For half an hour I talked across the table with Lisa and the others and then I looked up to see Johnny Cigar, standing in the wide doorway and gesturing to catch my eye. Delighted to have an excuse to leave, I turned to Didier and drew him around to face me.
‘Listen, if you’re really serious about going to Italy for three months—’
‘Certainly I am—’ he began, but I cut him off quickly.
‘And if you’re really serious about needing someone to look after your place for you while you’re away, I think I’ve got just the guys for the job.’
‘Oh, yes? And who are they?’
‘The Georges,’ I replied. ‘The Zodiac Georges. Gemini and Scorpio.’
Didier was appalled.
‘But these … these George people … they are, how can I say it?’
‘Reliable?’ I suggested. ‘Honest. Clean. Loyal. Brave. And, above all, the most important qualification for
situations like this, they’re absolutely not interested in staying in your apartment for a minute longer than you want them to. In fact, I’ll have a damn hard job talking them into it in the first place. They like the street. They won’t want to do it. But if I let them know they’re doing me a favour, they might agree. They’ll do a good job of looking after your place for you, and they’ll get three months of safe living in a decent place.’
‘Decent?’ Didier scoffed. ‘What do you mean, decent? My apartment is without parallel in Bombay, Lin. You know that. Excellent, I can understand. Superb, I can accept. But decent—non! It is like saying that I live in the fish market and, er, what do you say, whoosh it out every day with a water hose!’
‘So what do you think? I’ve gotta go.’
‘Decent!’ he sniffed.
‘Come on, man, will you forget about that!’
‘Well, yes, perhaps you are right. I have nothing against them. The George from Canada, the Scorpio, he does speak some French. That is true. Yes. Yes.
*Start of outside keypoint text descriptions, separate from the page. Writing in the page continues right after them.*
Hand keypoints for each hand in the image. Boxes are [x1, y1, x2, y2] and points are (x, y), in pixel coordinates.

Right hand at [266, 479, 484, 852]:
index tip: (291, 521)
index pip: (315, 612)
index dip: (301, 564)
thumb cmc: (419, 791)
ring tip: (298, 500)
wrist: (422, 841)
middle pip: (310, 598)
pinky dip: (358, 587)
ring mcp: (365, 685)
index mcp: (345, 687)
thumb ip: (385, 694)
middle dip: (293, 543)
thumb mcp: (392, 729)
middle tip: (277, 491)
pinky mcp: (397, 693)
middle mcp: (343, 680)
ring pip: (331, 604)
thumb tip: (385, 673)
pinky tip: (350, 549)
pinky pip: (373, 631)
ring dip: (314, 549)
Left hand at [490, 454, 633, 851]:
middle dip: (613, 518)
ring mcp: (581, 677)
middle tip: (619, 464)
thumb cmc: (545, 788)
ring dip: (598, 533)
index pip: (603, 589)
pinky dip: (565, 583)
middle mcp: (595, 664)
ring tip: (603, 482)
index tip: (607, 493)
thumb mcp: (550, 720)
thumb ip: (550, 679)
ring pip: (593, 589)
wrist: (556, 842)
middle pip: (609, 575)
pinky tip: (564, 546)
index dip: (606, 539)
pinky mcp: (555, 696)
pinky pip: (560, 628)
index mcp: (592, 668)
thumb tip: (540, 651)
Tell them I think it is a good idea. Tell them to see me, and I will speak to them—with very careful instructions.’
Laughing as I said goodbye, I joined Johnny Cigar at the doorway of the restaurant. He pulled me close to him.
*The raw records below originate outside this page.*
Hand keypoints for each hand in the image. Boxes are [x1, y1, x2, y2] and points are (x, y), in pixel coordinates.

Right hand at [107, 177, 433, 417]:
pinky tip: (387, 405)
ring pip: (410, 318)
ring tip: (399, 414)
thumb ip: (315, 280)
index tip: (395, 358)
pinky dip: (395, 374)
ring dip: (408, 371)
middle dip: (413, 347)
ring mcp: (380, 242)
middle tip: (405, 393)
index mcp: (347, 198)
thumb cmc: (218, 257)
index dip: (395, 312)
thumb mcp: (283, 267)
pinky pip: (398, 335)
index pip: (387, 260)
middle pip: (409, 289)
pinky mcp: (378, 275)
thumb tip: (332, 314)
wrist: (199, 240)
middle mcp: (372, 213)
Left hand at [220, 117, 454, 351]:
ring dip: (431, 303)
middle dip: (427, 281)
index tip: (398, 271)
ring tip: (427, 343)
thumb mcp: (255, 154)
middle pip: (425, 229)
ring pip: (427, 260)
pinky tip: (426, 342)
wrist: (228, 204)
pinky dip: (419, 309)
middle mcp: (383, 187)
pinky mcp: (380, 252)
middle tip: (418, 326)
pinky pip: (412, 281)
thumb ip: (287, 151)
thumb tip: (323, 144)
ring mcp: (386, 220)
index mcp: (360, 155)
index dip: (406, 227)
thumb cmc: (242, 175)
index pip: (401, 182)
‘Can you come with me? Now?’ he asked.
‘Sure. Walking or taxi?’
‘I think taxi, Lin.’
We pushed our way through the breaking waves of walkers to the road and found a taxi. I was smiling as we waved the taxi down and climbed inside. For months, I’d been trying to find a way to help Gemini and Scorpio George that was more meaningful than the money I gave them from time to time. Didier’s holiday with Arturo provided the perfect opportunity. I knew that three months in Didier’s apartment would add years to their lives: three months without the stress of street living and with the secure good health that only a home and home cooking can provide. And I also knew that, with the Zodiac Georges in his apartment while he was gone, Didier would worry just enough to make his return to Bombay a little more likely, and a little sooner.